Approval Gates Add Consent Evidence
One of the trickiest parts of any compliance audit is proving that the client authorized each action. In ScreenConnect, you might have a chat log where the client said “yes, go ahead,” but that’s not structured evidence. Caisey’s approval gates create a formal consent record. When a technician requests permission to run a command, the client sees the command text and context before approving. That approval event is stored alongside the command execution.
For SOC 2, this is gold. The auditor can see not just that a command ran, but that the client explicitly consented to that specific command at that moment. It’s a clear chain of accountability that manual notes can’t replicate.
Searchable, Exportable, and Role-Limited
Caisey’s session history isn’t just a log dump. It’s searchable by endpoint, technician, date range, and even command content. If an auditor wants to see every command run on a particular machine during a specific week, you can produce that in seconds. You can also grant read-only access to a compliance officer so they can browse the history without needing a technician to walk them through it.
Export options let you produce a clean record for external audits. The export includes all the metadata an auditor needs: timestamps, technician identity, command text, output, and approval events. No manual redaction of sensitive data is required because Caisey’s session records are already structured.

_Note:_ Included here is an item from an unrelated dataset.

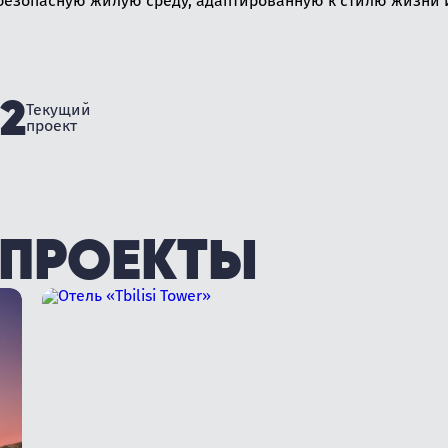
езопасную жилую среду, адаптированную к стилю жизни 
2
Текущий
проект
 ПРОЕКТЫ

How This Changes the Audit Conversation
When an MSP can present a searchable, permanent record of every remote troubleshooting session, the audit conversation shifts. Instead of defending the reliability of your note-taking, you’re demonstrating a system designed for accountability. The auditor doesn’t have to trust your technicians; they can verify the evidence themselves.

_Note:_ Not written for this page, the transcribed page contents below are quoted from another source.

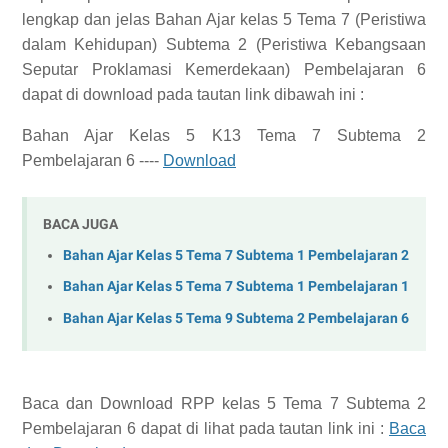
lengkap dan jelas
Bahan Ajar kelas 5 Tema 7 (Peristiwa
dalam Kehidupan) Subtema 2 (Peristiwa Kebangsaan
Seputar Proklamasi Kemerdekaan) Pembelajaran 6
dapat di download pada tautan link dibawah ini :
Bahan Ajar Kelas 5 K13 Tema 7 Subtema 2
Pembelajaran 6 ----
Download
BACA JUGA
Bahan Ajar Kelas 5 Tema 7 Subtema 1 Pembelajaran 2
Bahan Ajar Kelas 5 Tema 7 Subtema 1 Pembelajaran 1
Bahan Ajar Kelas 5 Tema 9 Subtema 2 Pembelajaran 6
Baca dan Download
RPP kelas 5 Tema 7 Subtema 2
Pembelajaran 6
dapat di lihat pada tautan link ini :
Baca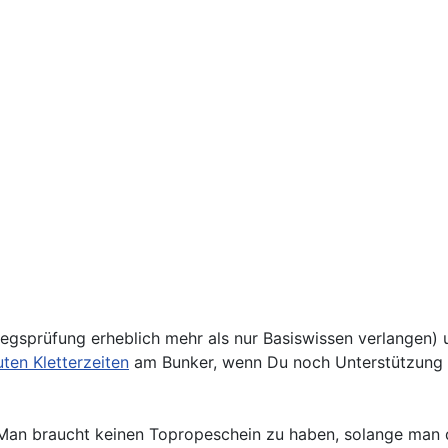
iegsprüfung erheblich mehr als nur Basiswissen verlangen) 
uten Kletterzeiten
am Bunker, wenn Du noch Unterstützung b
! Man braucht keinen Topropeschein zu haben, solange man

Caisey’s durable session history turns routine support into documented, auditable evidence. For MSPs pursuing SOC 2 Type II or preparing for ISO 27001 certification, that’s not a nice-to-have—it’s a requirement. And unlike ScreenConnect, Caisey delivers it out of the box, without additional logging infrastructure or manual transcription.
Conclusion
Your SOC 2 auditor doesn’t want to read your ticket notes. They want raw, immutable evidence. Caisey’s durable session history, backed by Cloudflare Workers and SQLite Durable Objects, provides exactly that. Every command, every approval, every result is captured and searchable. When a client or auditor asks what happened six months ago, you don’t have to reconstruct it from memory. You open Caisey and show them.